JAKARTA.
Ketua
Umum Asosiasi Pertekstilan Indonesia Ade Sudrajat mengatakan, jika
Indonesia tetap memilih bergabung dalam perjanjian perdagangan Trans Pasifik
atau Trans
Pacific Partnership (TPP), akan hanya buang-buang waktu dan biaya.
"Soalnya
jatuhnya kita cuma jadi member dan harus memulai negosiasi dari awal,"
ungkap Ade kepada KONTAN, Minggu (26/2). Dia melanjutkan, dengan keluarnya
Amerika Serikat (AS) dari TPP, peta persaingan ekspor dunia akan berubah.
Ade
mengatakan, selama ini yang menjadi daya tarik TPP bagi produsen tekstil ialah
keberadaan AS dan Kanada di dalamnya. Setelah AS keluar, justru keberadaan Free
Trade Agreement (FTA) yang lebih menarik.

# DAFTAR YANG DITAMPILKAN
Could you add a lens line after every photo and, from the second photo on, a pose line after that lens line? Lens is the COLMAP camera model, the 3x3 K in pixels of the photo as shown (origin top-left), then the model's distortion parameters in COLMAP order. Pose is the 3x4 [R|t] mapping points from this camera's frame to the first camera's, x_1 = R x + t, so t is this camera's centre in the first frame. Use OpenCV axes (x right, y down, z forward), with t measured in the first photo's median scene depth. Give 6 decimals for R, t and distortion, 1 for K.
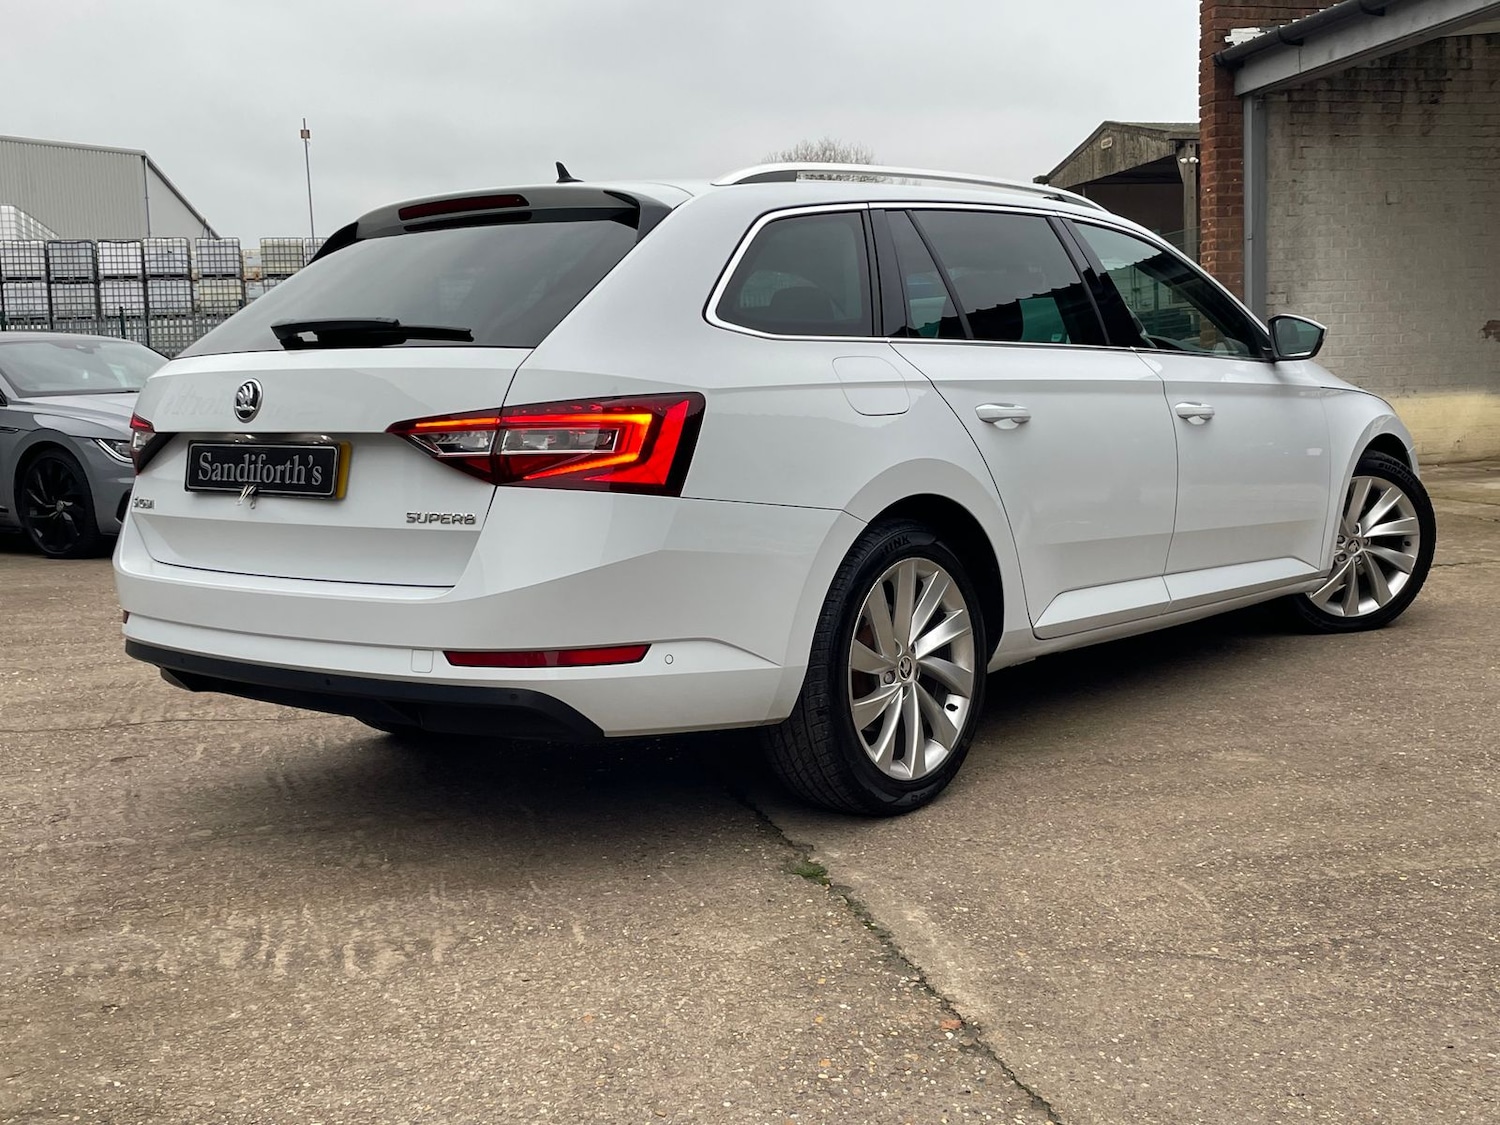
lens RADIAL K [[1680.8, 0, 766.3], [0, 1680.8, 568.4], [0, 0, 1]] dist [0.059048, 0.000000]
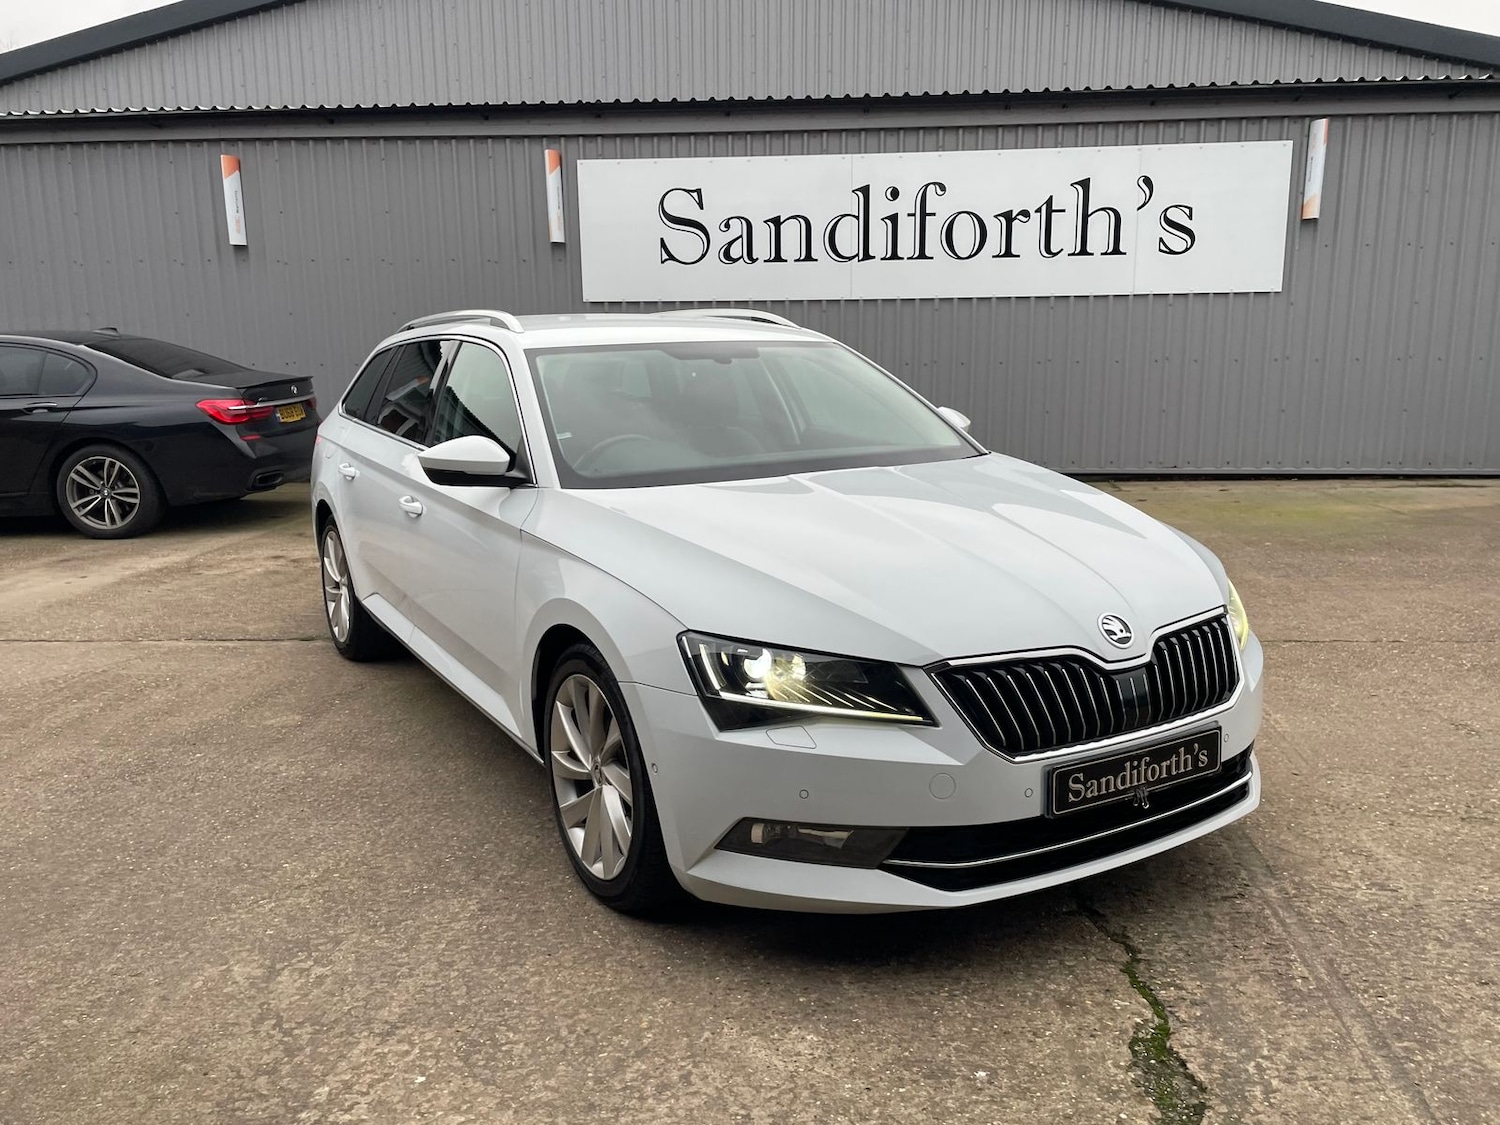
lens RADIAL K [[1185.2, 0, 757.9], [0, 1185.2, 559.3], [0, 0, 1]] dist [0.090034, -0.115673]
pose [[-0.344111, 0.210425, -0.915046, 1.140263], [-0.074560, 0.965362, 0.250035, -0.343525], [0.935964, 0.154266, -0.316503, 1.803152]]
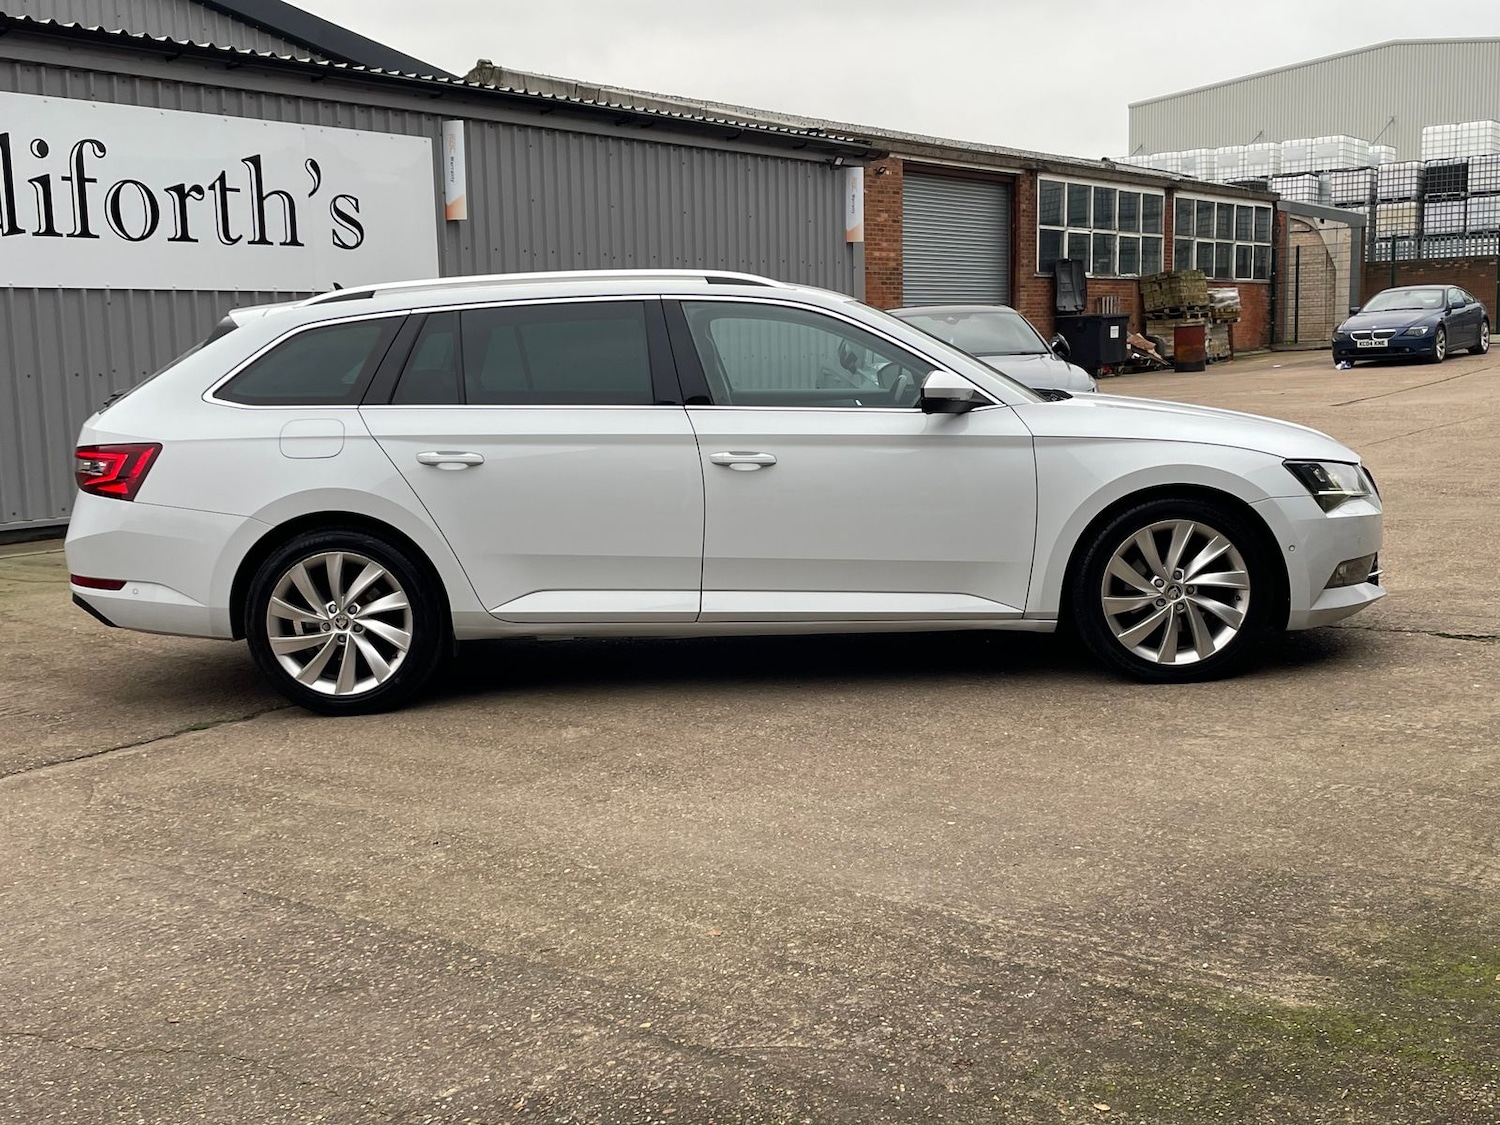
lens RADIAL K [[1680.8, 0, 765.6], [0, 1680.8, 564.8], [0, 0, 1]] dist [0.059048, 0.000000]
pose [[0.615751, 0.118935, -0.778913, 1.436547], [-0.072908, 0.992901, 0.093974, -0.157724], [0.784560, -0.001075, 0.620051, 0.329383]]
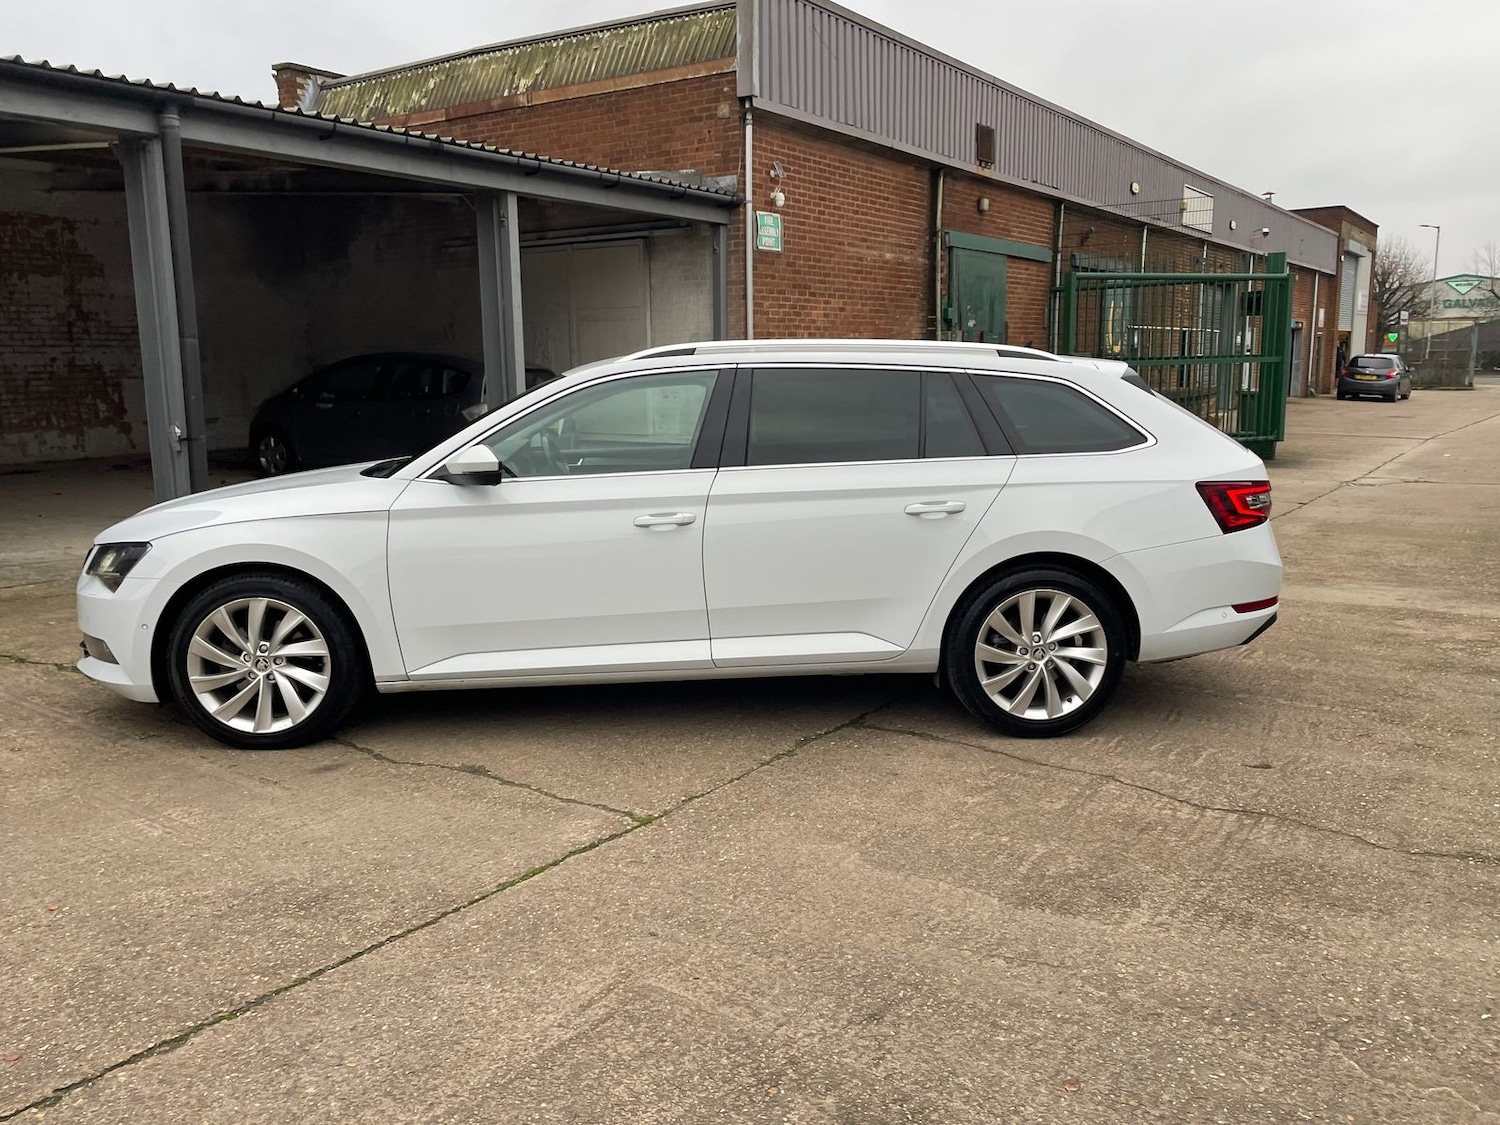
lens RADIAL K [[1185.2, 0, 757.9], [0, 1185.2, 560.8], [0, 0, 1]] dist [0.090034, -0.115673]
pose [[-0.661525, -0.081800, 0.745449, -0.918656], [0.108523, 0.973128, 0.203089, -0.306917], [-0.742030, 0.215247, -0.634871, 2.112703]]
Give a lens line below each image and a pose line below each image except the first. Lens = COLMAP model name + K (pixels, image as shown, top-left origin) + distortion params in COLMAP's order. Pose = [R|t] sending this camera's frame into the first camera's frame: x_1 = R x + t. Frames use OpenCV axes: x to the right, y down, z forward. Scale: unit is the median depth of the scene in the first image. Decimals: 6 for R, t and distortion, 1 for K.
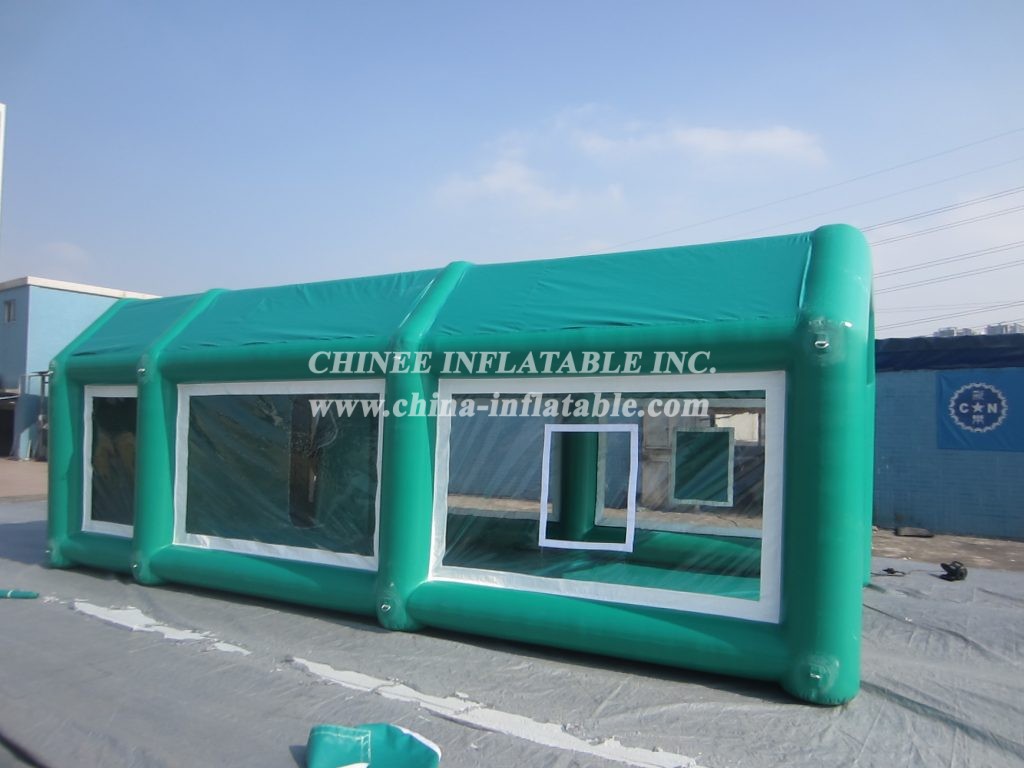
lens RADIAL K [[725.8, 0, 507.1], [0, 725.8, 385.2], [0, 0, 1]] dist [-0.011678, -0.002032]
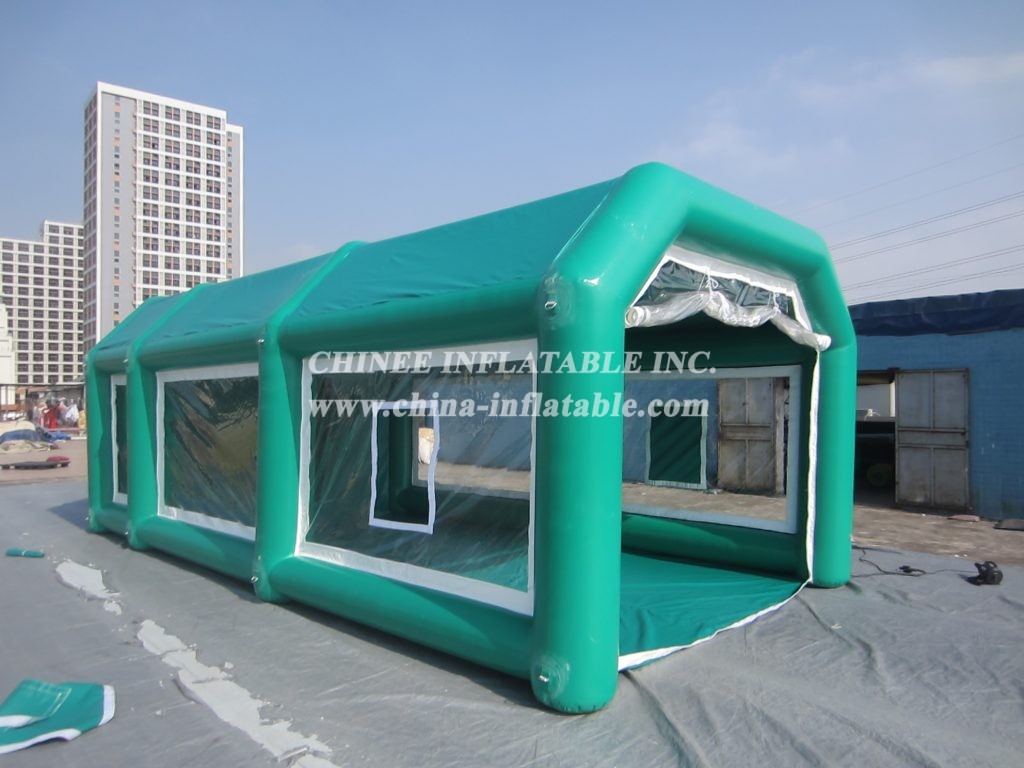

# SOAL LATIHAN
a) Menurut teks latihan, apa yang selama ini menjadi daya tarik TPP bagi produsen tekstil?
b) Salin bagian teks latihan antara "ungkap Ade kepada" dan "yang lebih menarik.", termasuk kedua batas tersebut, tanpa mengubah apa pun.
c) Sebutkan semua negara yang disebut dalam teks latihan.
Daftar tersebut tidak memiliki hubungan dengan teks latihan.

# JAWABAN TIAP SOAL
a) Keberadaan AS dan Kanada di dalamnya.

b)
ungkap Ade kepada KONTAN, Minggu (26/2). Dia melanjutkan, dengan keluarnya
Amerika Serikat (AS) dari TPP, peta persaingan ekspor dunia akan berubah.
Ade
mengatakan, selama ini yang menjadi daya tarik TPP bagi produsen tekstil ialah
keberadaan AS dan Kanada di dalamnya. Setelah AS keluar, justru keberadaan Free
Trade Agreement (FTA) yang lebih menarik.

c) Indonesia, Amerika Serikat (AS), Kanada